What this task involves
In the data below, find each line carrying the string "wieder" and copy it out.

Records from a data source
++++++
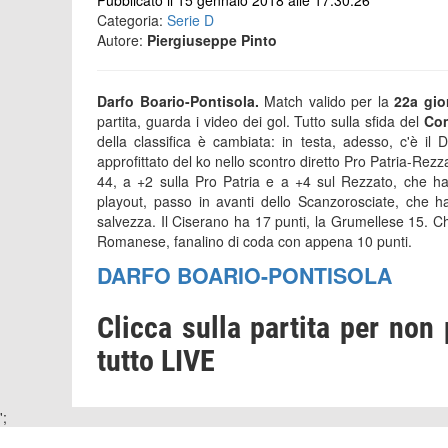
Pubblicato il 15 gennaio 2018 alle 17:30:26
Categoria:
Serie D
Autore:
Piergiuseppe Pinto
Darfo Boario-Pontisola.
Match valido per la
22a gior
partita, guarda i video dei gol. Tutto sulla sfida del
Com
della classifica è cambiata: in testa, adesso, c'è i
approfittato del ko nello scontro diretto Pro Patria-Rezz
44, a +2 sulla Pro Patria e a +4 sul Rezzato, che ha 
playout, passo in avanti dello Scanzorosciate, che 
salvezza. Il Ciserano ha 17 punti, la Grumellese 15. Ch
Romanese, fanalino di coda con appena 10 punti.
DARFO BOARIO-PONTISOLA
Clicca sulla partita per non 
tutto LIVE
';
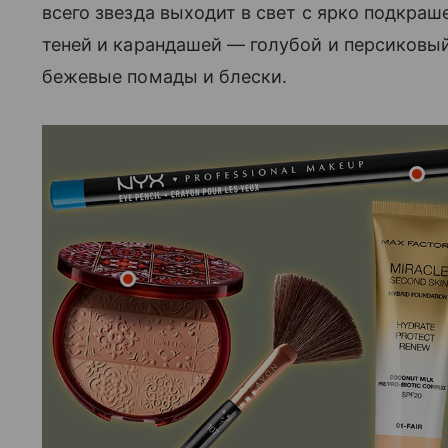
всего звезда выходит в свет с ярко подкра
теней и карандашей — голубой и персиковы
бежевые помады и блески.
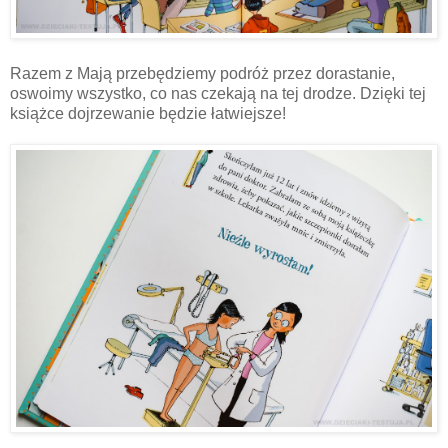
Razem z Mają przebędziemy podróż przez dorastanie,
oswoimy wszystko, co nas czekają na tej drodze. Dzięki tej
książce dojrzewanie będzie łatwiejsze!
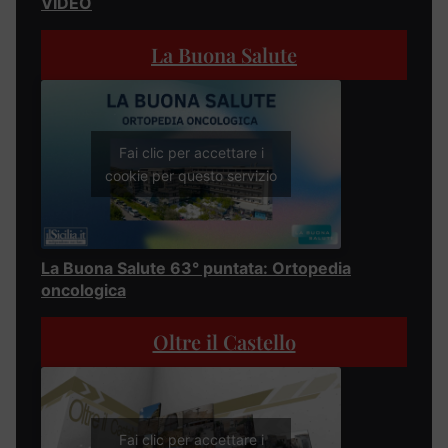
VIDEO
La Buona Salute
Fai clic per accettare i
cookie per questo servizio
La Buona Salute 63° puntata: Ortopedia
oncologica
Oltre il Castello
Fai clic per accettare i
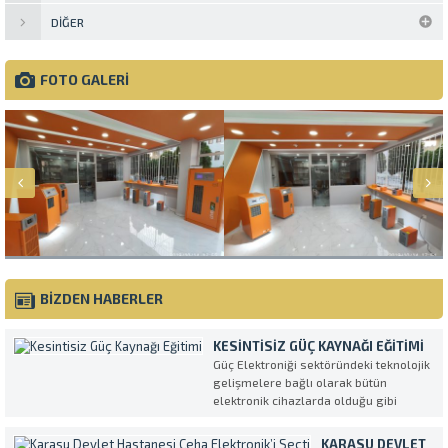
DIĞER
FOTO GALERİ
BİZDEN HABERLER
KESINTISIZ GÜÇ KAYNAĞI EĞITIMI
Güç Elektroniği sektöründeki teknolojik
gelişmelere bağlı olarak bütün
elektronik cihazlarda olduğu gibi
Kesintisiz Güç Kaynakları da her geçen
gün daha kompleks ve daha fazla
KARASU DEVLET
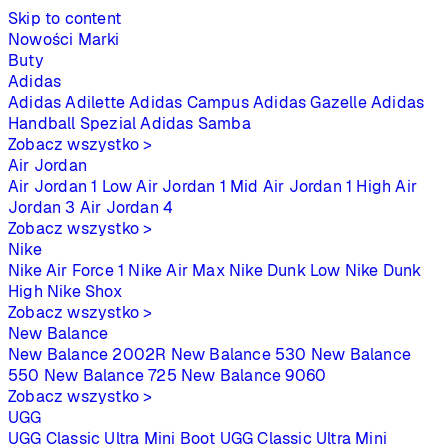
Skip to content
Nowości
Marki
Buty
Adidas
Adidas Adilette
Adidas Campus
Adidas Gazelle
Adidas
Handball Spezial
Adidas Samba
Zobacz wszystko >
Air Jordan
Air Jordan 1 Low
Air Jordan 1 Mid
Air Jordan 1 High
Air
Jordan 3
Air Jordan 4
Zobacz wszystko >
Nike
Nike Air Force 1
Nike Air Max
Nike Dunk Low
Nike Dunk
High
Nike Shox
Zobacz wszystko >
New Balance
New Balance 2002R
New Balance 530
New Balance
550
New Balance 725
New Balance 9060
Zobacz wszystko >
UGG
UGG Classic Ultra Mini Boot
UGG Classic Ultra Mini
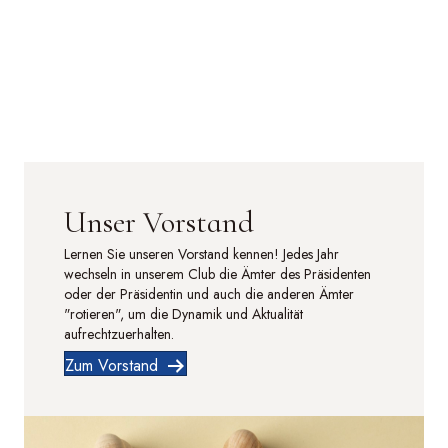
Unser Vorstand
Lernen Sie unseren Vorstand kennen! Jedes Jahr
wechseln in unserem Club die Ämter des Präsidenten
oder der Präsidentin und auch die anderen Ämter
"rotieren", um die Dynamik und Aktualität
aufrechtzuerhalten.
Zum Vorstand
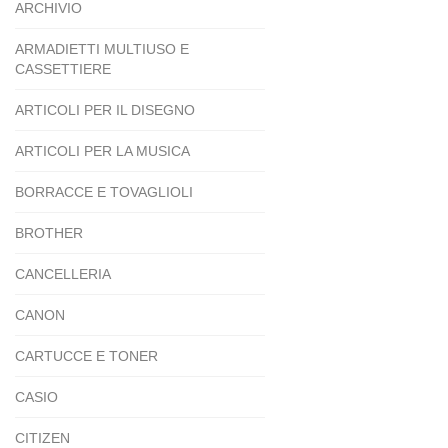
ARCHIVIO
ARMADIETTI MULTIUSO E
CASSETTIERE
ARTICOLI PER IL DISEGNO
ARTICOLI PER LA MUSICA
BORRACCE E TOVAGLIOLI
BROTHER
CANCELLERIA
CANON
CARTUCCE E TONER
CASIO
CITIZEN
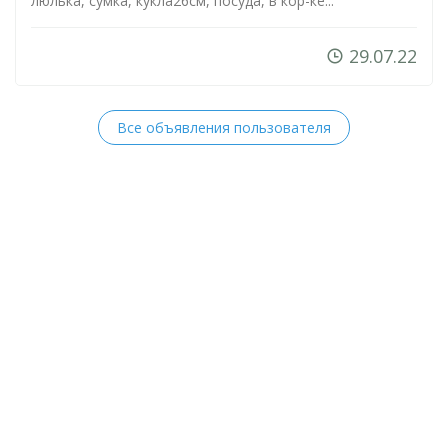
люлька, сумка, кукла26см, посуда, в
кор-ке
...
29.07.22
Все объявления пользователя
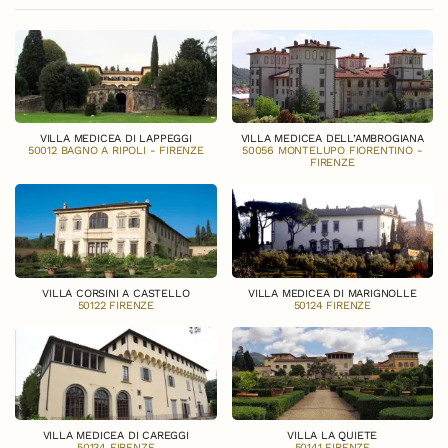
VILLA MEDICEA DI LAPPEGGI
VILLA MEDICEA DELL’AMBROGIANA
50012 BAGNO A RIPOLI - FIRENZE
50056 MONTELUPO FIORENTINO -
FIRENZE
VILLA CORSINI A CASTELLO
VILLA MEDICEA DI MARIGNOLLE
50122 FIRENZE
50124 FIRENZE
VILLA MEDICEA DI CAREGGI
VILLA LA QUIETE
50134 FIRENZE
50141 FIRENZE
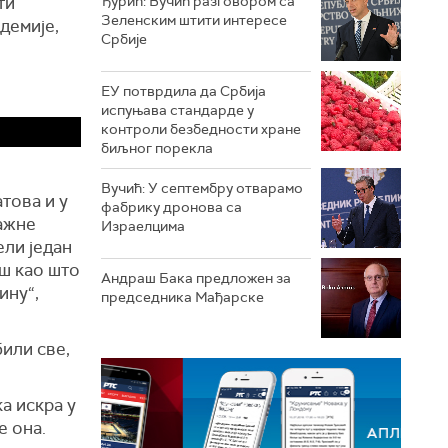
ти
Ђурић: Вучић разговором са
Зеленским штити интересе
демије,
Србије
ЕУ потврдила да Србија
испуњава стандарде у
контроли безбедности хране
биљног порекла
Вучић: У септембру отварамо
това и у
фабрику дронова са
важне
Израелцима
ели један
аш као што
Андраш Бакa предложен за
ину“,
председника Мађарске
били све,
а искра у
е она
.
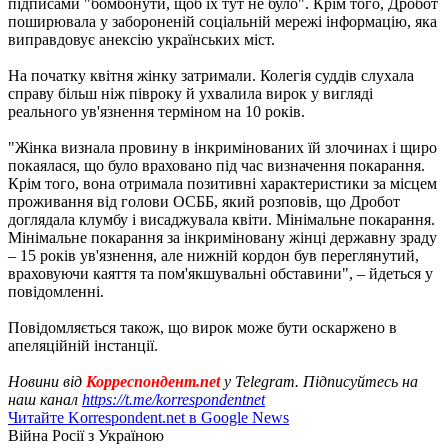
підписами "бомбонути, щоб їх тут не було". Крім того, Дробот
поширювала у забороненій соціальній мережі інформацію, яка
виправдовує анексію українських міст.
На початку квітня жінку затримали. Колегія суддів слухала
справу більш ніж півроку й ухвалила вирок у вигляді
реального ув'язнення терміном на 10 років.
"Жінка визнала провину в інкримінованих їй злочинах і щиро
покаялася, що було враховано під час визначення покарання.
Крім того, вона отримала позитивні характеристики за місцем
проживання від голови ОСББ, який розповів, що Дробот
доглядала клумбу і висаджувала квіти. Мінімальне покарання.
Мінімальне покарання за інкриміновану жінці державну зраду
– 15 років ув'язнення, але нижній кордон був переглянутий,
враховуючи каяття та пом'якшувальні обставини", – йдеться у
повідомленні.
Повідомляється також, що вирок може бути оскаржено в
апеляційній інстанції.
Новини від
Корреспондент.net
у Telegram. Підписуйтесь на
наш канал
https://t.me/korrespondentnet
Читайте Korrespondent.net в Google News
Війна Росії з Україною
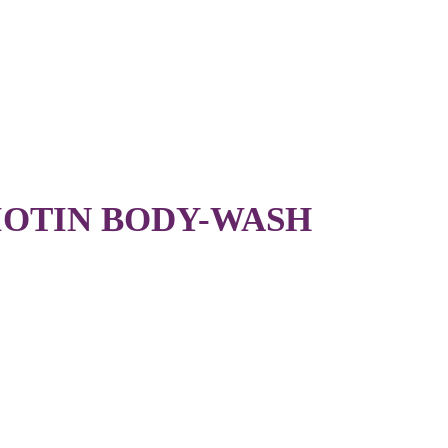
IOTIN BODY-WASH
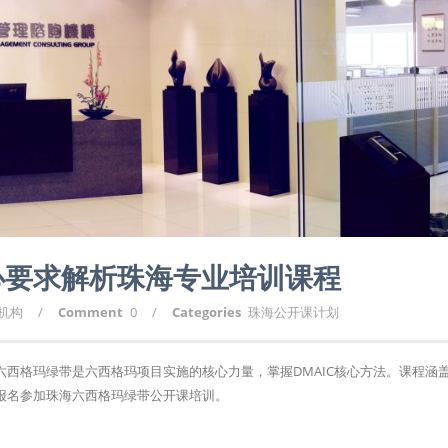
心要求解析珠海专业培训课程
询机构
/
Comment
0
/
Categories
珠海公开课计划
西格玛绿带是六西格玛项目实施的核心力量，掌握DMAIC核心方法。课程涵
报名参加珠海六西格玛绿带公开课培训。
++++++
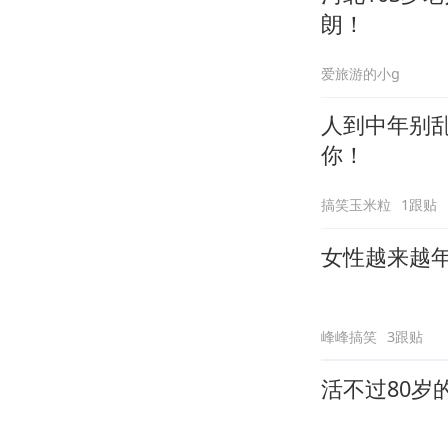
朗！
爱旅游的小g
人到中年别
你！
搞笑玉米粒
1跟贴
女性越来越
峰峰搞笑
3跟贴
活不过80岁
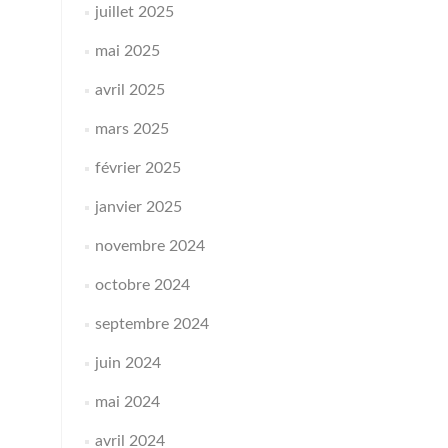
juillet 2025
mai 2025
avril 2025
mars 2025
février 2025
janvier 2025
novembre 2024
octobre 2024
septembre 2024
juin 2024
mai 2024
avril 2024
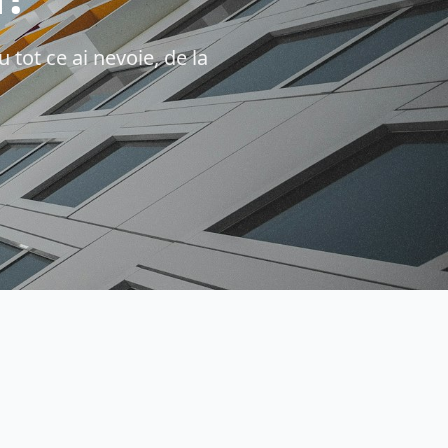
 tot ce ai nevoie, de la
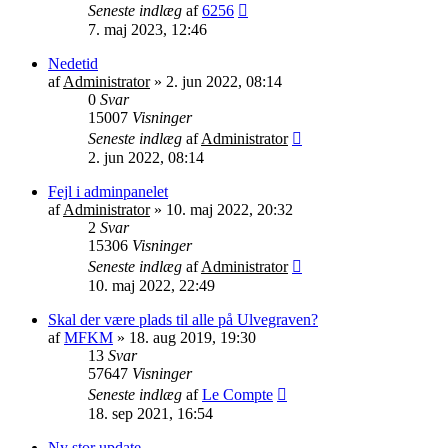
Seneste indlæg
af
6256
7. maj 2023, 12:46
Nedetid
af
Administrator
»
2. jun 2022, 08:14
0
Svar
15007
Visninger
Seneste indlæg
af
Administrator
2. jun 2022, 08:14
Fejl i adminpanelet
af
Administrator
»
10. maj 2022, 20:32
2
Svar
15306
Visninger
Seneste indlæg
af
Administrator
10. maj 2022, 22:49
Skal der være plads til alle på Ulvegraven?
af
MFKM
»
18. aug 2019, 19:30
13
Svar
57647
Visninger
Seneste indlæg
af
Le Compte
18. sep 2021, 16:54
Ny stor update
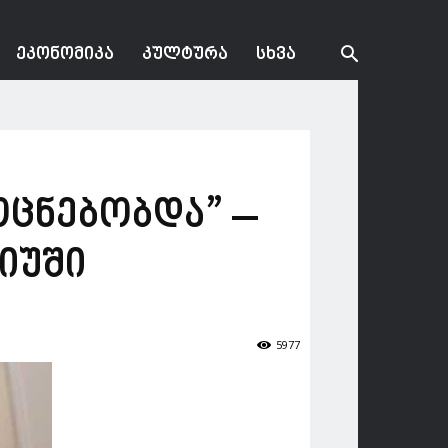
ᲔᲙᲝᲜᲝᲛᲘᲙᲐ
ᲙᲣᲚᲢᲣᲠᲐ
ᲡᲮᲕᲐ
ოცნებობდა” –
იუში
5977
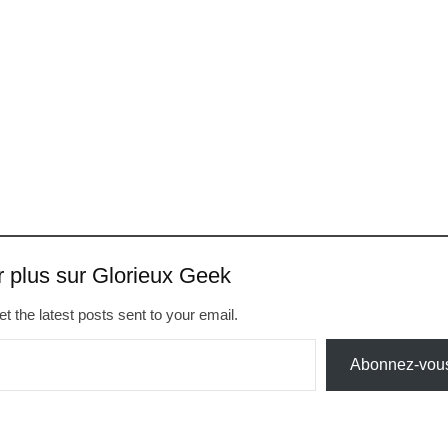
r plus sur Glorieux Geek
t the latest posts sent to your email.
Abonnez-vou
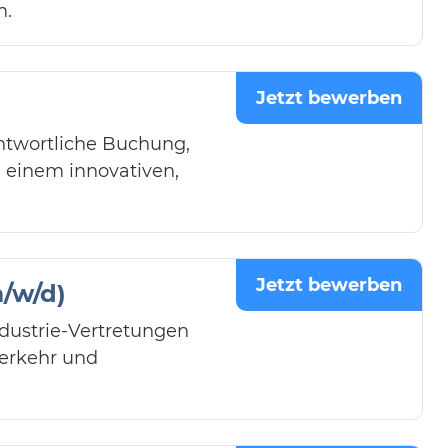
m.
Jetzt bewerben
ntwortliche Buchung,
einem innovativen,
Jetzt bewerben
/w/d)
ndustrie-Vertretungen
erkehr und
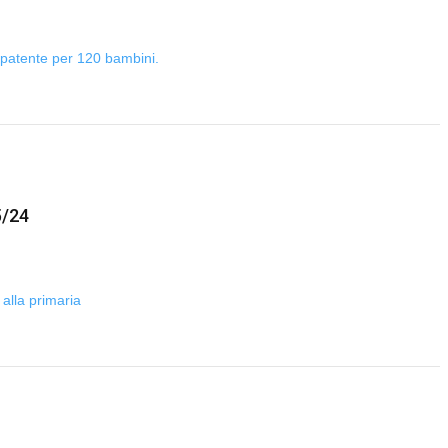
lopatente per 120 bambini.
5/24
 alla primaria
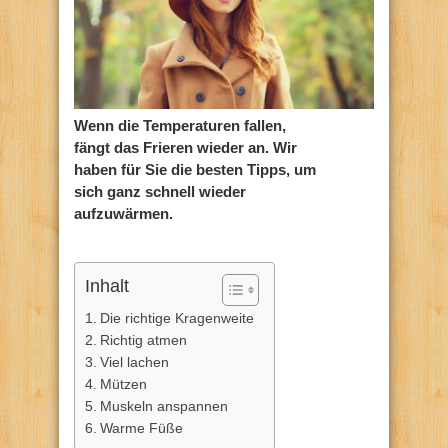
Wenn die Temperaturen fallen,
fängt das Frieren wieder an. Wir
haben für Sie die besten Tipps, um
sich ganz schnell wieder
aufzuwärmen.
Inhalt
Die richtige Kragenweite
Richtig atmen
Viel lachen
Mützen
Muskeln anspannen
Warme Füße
++++++
Answer section
fängt das Frieren wieder an. Wir
sich ganz schnell wieder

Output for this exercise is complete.